Als Vyasa dies hörte, sagte er: "O Sündlose, es muß so sein wie du sagst. Triff die Vorkehrungen, daß die Damen sofort empfangen können. In einem Königreich ohne König gehen die Leute aus Mangel an Schutz zugrunde; Opfer und andere heiligen Akte werden eingestellt; die Wolken senden keinen Regen; und die Götter verschwinden. Wie kann ein Königreich, das keinen König hat, beschützt werden? Deswegen siehe zu, daß die Damen empfangen. Bhishma wird über die Kinder wachen, solange sie im Schoß der Mutter sind.

Da ich meinem Bruder derart unpassend Kinder geben soll, laß die Frauen meine Häßlichkeit ertragen. Das soll in ihrem Fall die schwerste Buße sein. Wenn die Prinzessin von Kosala meinen üblen Geruch, mein häßliches und grimmiges Antlitz, meine Kleidung und meinen Körper ertragen kann, dann soll sie ein hervorragendes Kind empfangen."
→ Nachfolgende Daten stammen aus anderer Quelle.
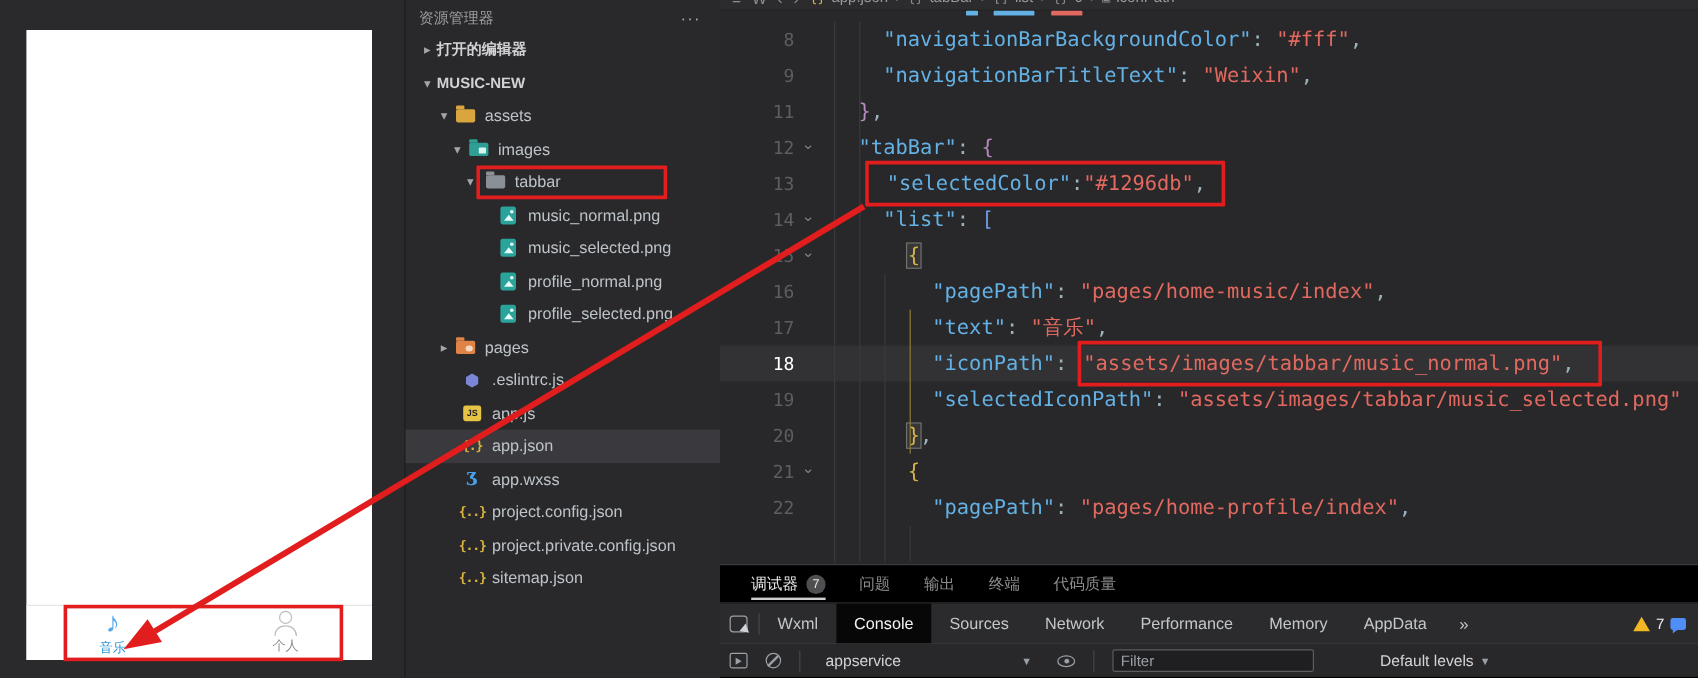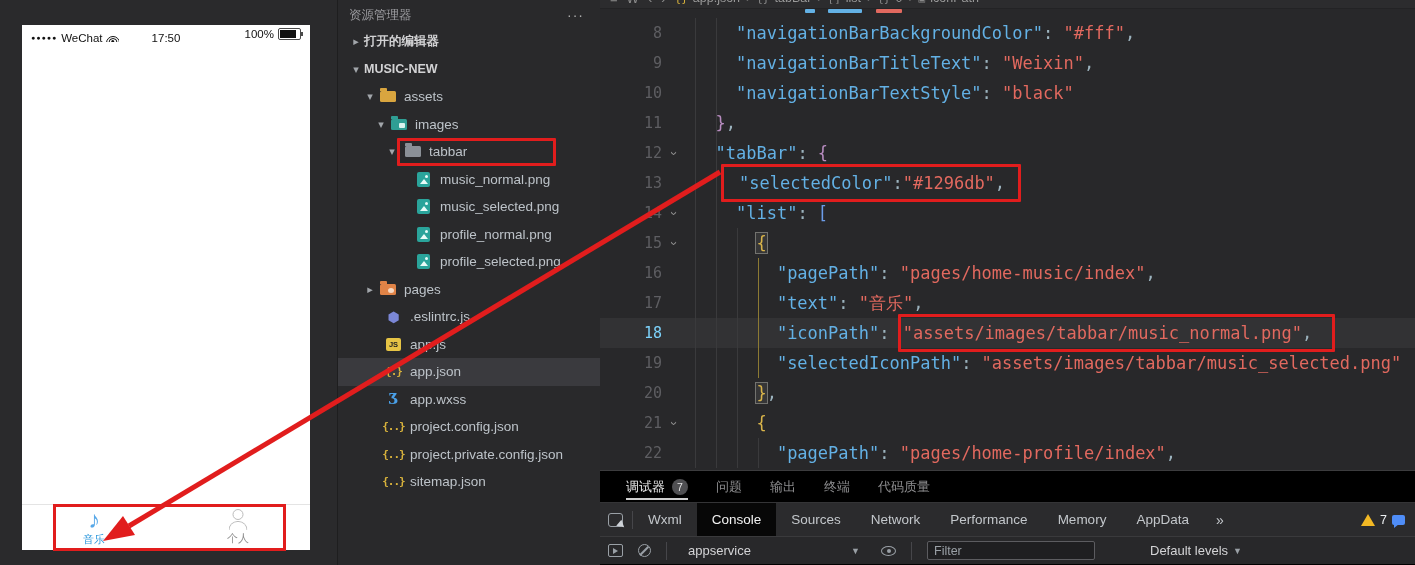"WeChat" div.statusbar { html: <div> <span> <span>●●●●●</span> <span>WeChat</span> <span> <i></i> <i></i> <i></i> </span> </span> <span>17:50</span> <span> <span>100%</span> <span> <i></i> <em></em> </span> </span> </div> -> none }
Nachdem der mächtige Vyasa so zu Satyavati gesprochen hatte, sagte er zu ihr: "Laß die Prinzessin von Kosala, in saubere Gewänder gekleidet und mit Schmuck versehen, in ihrer Bettkammer auf mich warten." Mit diesen Worten verschwand der Rishi. Satyavati ging darauf zu ihrer Schwiegertochter und sagte ihr im privaten diese nützlichen und tugendhaften Worte: "O Prinzessin von Kosala, höre was ich sage. Es steht mit Tugend im Einklang. Durch mein Unglück ist die Dynastie der Bharatas erloschen. Als der weise Bhishma, der sich auch die Fortsetzung unseres Geschlechtes wünscht, meinen Kummer und die Auslöschung seiner väterlichen Nachfolge sah, machte er mir einen Vorschlag, dessen Erfüllung aber von dir abhängt. Vollbringe ihn, o Tochter, und stelle die verlorene Nachfolge der Bharatas wieder her. O du mit lieblichen Hüften, bringe ein Kind zur Welt, daß an Pracht dem Herrn der Himmelsbewohner gleichkommt. Er soll die beschwerliche Last dieses unseres geerbten Königreiches tragen."

Als Satyavati mit großen Schwierigkeiten die Zustimmung ihrer tugendhaften Schwiegertochter zu ihrem Vorschlag, welcher mit Tugend nicht unvereinbar war, erfolgreich erhalten hatte, speiste sie brahmanas und Rishis und zahllose Gäste, die zu dem Anlaß ankamen.